Certainly good enough for an indication.

> Numbers for put/get of 64-bit big-endian:
>
>                    getWord   getFloat   putWord   putFloat
> Bitfields (0.4.1)    59 ns    8385 ns   1840 ns   11448 ns
> poke/peek (0.4.2)    59 ns     305 ns   1840 ns     744 ns

Yaw. That's a huge difference. I don't think there's much room for doubt 
that it's much faster (the exact ratios will vary of course).

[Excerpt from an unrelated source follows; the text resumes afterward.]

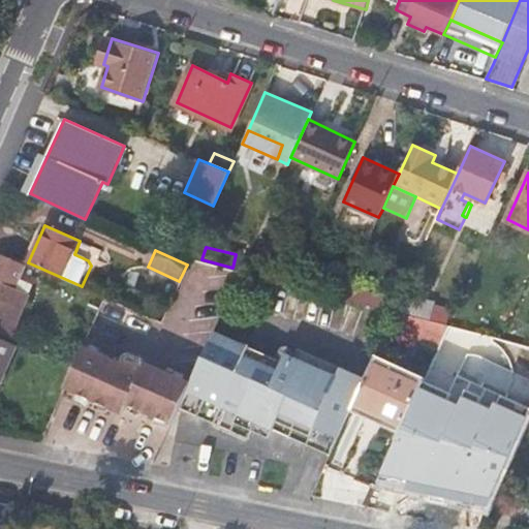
[(19,280),(26,262),(0,251),(0,329),(12,335),(23,311),(19,308),(29,285),(19,280)]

> unsafeCoerce         59 ns      61 ns   1840 ns     642 ns

Odd that unsafeCoerce gains 244 ns for get, but only 102 for put.

>
> Note: I don't know why the cast-based versions can put a Double faster
> than a Word64;

Strange. putFloat does a putWord and a transformation, how can that be 
faster than only the putWord?

> Float is (as expected) slower than Word32. Some
> special-case GHC optimization?
>
> > One problem I see with both, unsafeCoerce and poke/peek is endianness.
> > Will the bit-pattern of a double be interpreted as the same uint64_t
> > on little-endian and on big-endian machines? In other words, is the
> > byte order for doubles endianness-dependent too?
> > If yes, that's fine, if no, it would break between machines of
> > different endianness.
>
> Endianness only matters when marshaling bytes into a single value --
> Data.Binary.Get/Put handles that. Once the data is encoded as a Word,
> endianness is no longer relevant.

I mean, take e.g. 2^62 :: Word64. If you poke that to memory, on a big-
endian machine, you'd get the byte sequence
40 00 00 00 00 00 00 00
while on a little-endian, you'd get
00 00 00 00 00 00 00 40
, right?

If both bit-patterns are interpreted the same as doubles, sign-bit = 0, 
exponent-bits = 0x400 = 1024, mantissa = 0 , thus yielding
1.0*2^(1024 - 1023) = 2.0, fine. But if on a little-endian machine, the 
floating point handling is not little-endian and the number is interpreted 
as sign-bit = 0, exponent-bits = 0, mantissa = 0x40, hence
(1 + 2^(-46))*2^(-1023), havoc.

I simply didn't know whether that could happen. According to 
http://en.wikipedia.org/wiki/Endianness#Floating-point_and_endianness it 
could. 
On the other hand, "no standard for transferring floating point values has 
been made. This means that floating point data written on one machine may 
not be readable on another", so if it breaks on weird machines, it's at 
least a general problem (and not Haskell's).